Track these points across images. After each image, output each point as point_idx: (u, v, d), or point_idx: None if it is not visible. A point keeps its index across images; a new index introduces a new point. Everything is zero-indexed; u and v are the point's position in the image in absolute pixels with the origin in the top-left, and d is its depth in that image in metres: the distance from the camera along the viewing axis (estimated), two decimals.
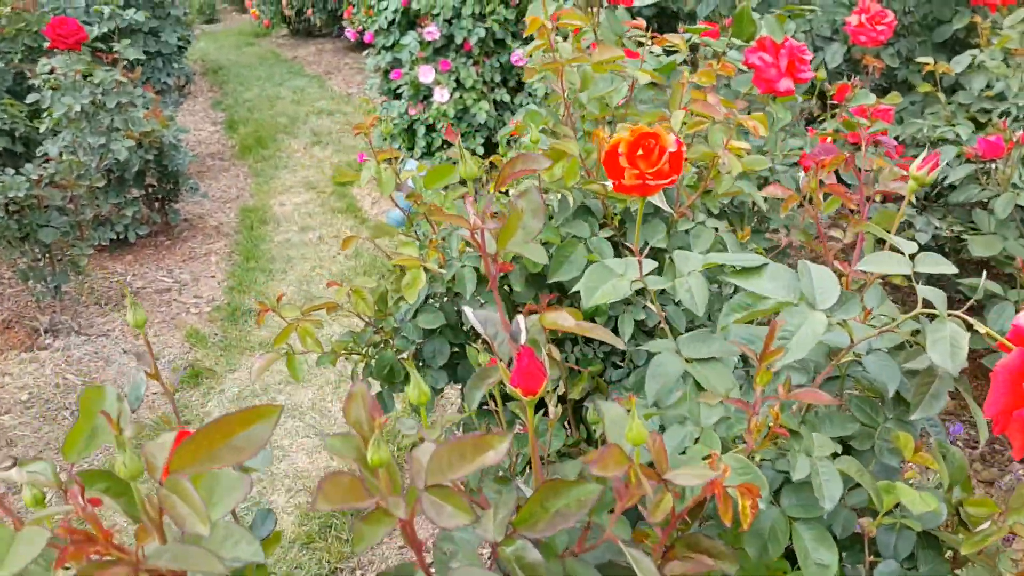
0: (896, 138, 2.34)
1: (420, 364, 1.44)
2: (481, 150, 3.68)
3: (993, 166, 1.82)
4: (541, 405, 0.99)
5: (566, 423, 1.31)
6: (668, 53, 1.65)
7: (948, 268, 0.81)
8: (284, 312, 1.35)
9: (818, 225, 0.98)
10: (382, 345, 1.46)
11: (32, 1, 3.42)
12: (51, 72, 2.81)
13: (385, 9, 3.70)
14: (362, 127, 1.41)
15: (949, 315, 0.74)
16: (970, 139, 2.09)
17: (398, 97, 3.88)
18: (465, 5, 3.54)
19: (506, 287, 1.40)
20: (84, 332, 2.88)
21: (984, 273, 0.96)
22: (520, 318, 0.74)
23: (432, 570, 0.62)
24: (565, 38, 1.47)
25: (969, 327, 0.73)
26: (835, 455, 0.78)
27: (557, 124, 1.54)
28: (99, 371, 2.68)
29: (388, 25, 3.73)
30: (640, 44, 1.57)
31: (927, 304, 0.75)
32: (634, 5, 1.76)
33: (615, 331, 1.24)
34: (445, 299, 1.47)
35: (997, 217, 1.77)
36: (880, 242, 0.93)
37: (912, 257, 0.80)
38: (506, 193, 1.59)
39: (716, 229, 1.25)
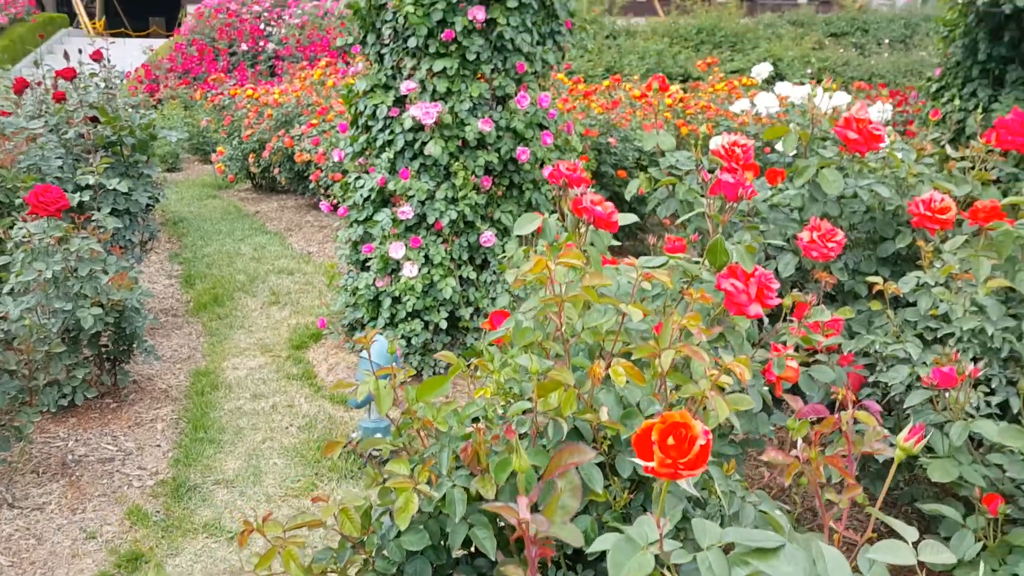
0: (847, 351, 2.47)
1: None
2: (444, 323, 3.74)
3: (947, 393, 1.92)
4: None
5: None
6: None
7: (949, 558, 0.84)
8: (267, 529, 1.32)
9: (817, 494, 1.02)
10: (361, 565, 1.42)
11: (10, 158, 3.46)
12: (27, 237, 2.81)
13: (361, 187, 3.84)
14: (333, 447, 1.48)
15: None
16: (920, 357, 2.22)
17: (366, 269, 3.96)
18: (439, 189, 3.71)
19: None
20: (17, 504, 2.71)
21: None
22: None
23: None
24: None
25: None
26: None
27: (546, 340, 1.59)
28: (30, 550, 2.51)
29: (363, 201, 3.86)
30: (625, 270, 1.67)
31: None
32: (614, 217, 1.87)
33: None
34: (429, 517, 1.45)
35: (952, 444, 1.85)
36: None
37: (915, 544, 0.84)
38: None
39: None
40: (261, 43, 12.94)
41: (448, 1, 3.53)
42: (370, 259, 3.86)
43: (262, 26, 13.23)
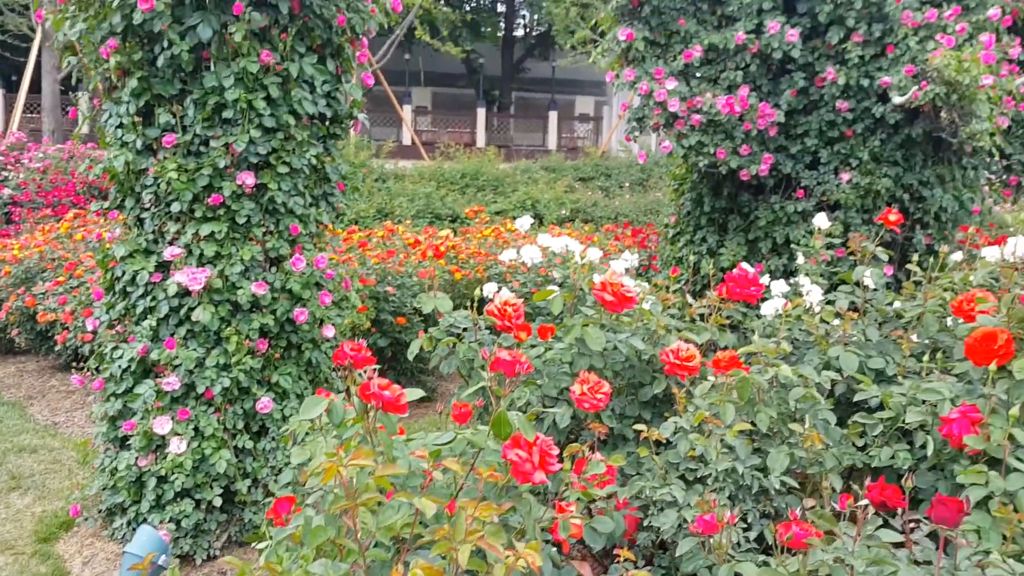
0: (622, 497, 2.62)
1: None
2: (219, 500, 3.48)
3: (711, 538, 2.10)
4: None
5: None
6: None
7: None
8: None
9: None
10: None
11: None
12: None
13: (119, 358, 3.56)
14: None
15: None
16: (685, 499, 2.41)
17: (127, 447, 3.62)
18: (210, 356, 3.54)
19: None
20: None
21: None
22: None
23: None
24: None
25: None
26: None
27: (340, 537, 1.55)
28: None
29: (122, 373, 3.57)
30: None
31: None
32: (402, 400, 1.90)
33: None
34: None
35: None
36: None
37: None
38: None
39: None
40: None
41: (215, 167, 3.50)
42: (131, 436, 3.55)
43: None
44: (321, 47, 3.69)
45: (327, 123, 3.87)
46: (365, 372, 1.88)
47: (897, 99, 4.42)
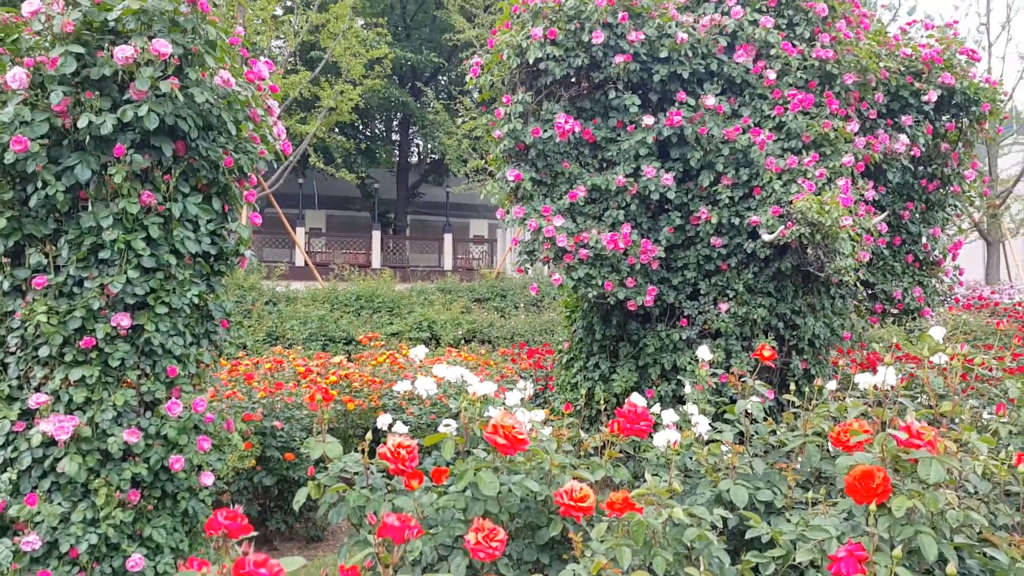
◆ ◆ ◆
> TASK DIRECTIONS: Word for word, reproduce all of the entries above and omit the pictures.

> ANSWER TO THIS TASK:
Track these points across images. After each image, output each point as point_idx: (u, v, d), or point_idx: None if it is not visible. A point keeps its index across images; a new index introduces a new point. Everything is zero-indexed; u and v are the point's position in the image in absolute pixels with the origin in the top-left, and d is its depth in that image in metres: the distance from the camera along the viewing axis (estimated), two decimals.
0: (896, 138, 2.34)
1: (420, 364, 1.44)
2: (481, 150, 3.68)
3: (993, 166, 1.82)
4: (541, 405, 0.99)
5: (566, 423, 1.31)
6: (668, 53, 1.65)
7: (948, 268, 0.81)
8: (284, 312, 1.35)
9: (818, 225, 0.98)
10: (382, 345, 1.46)
11: (32, 1, 3.42)
12: (51, 72, 2.81)
13: (385, 9, 3.70)
14: (362, 127, 1.41)
15: (949, 315, 0.74)
16: (970, 139, 2.09)
17: (398, 97, 3.88)
18: (465, 5, 3.54)
19: (506, 287, 1.40)
20: (84, 332, 2.88)
21: (984, 273, 0.96)
22: (520, 318, 0.74)
23: (432, 570, 0.62)
24: (565, 38, 1.47)
25: (969, 327, 0.73)
26: (835, 455, 0.78)
27: (557, 124, 1.54)
28: (99, 371, 2.68)
29: (388, 25, 3.73)
30: (640, 44, 1.57)
31: (927, 304, 0.75)
32: (634, 5, 1.76)
33: (615, 331, 1.24)
34: (445, 299, 1.47)
35: (997, 217, 1.77)
36: (880, 242, 0.93)
37: (912, 257, 0.80)
38: (506, 193, 1.59)
39: (716, 229, 1.25)
0: (847, 351, 2.47)
1: None
2: (444, 323, 3.74)
3: (947, 393, 1.92)
4: None
5: None
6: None
7: (949, 558, 0.84)
8: (267, 529, 1.32)
9: (817, 494, 1.02)
10: (361, 565, 1.42)
11: (10, 158, 3.46)
12: (27, 237, 2.81)
13: (361, 187, 3.84)
14: (333, 447, 1.48)
15: None
16: (920, 357, 2.22)
17: (366, 269, 3.96)
18: (439, 189, 3.71)
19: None
20: (17, 504, 2.71)
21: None
22: None
23: None
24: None
25: None
26: None
27: (546, 340, 1.59)
28: (30, 550, 2.51)
29: (363, 201, 3.86)
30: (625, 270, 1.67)
31: None
32: (614, 217, 1.87)
33: None
34: (429, 517, 1.45)
35: (952, 444, 1.85)
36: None
37: (915, 544, 0.84)
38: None
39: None
40: (261, 43, 12.94)
41: (448, 1, 3.53)
42: (370, 259, 3.86)
43: (262, 26, 13.23)
0: (622, 497, 2.62)
1: None
2: (219, 500, 3.48)
3: (711, 538, 2.10)
4: None
5: None
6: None
7: None
8: None
9: None
10: None
11: None
12: None
13: (119, 358, 3.56)
14: None
15: None
16: (685, 499, 2.41)
17: (127, 447, 3.62)
18: (210, 356, 3.54)
19: None
20: None
21: None
22: None
23: None
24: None
25: None
26: None
27: (340, 537, 1.55)
28: None
29: (122, 373, 3.57)
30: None
31: None
32: (402, 400, 1.90)
33: None
34: None
35: None
36: None
37: None
38: None
39: None
40: None
41: (215, 167, 3.50)
42: (131, 436, 3.55)
43: None
44: (321, 47, 3.69)
45: (327, 123, 3.87)
46: (365, 372, 1.88)
47: (897, 99, 4.42)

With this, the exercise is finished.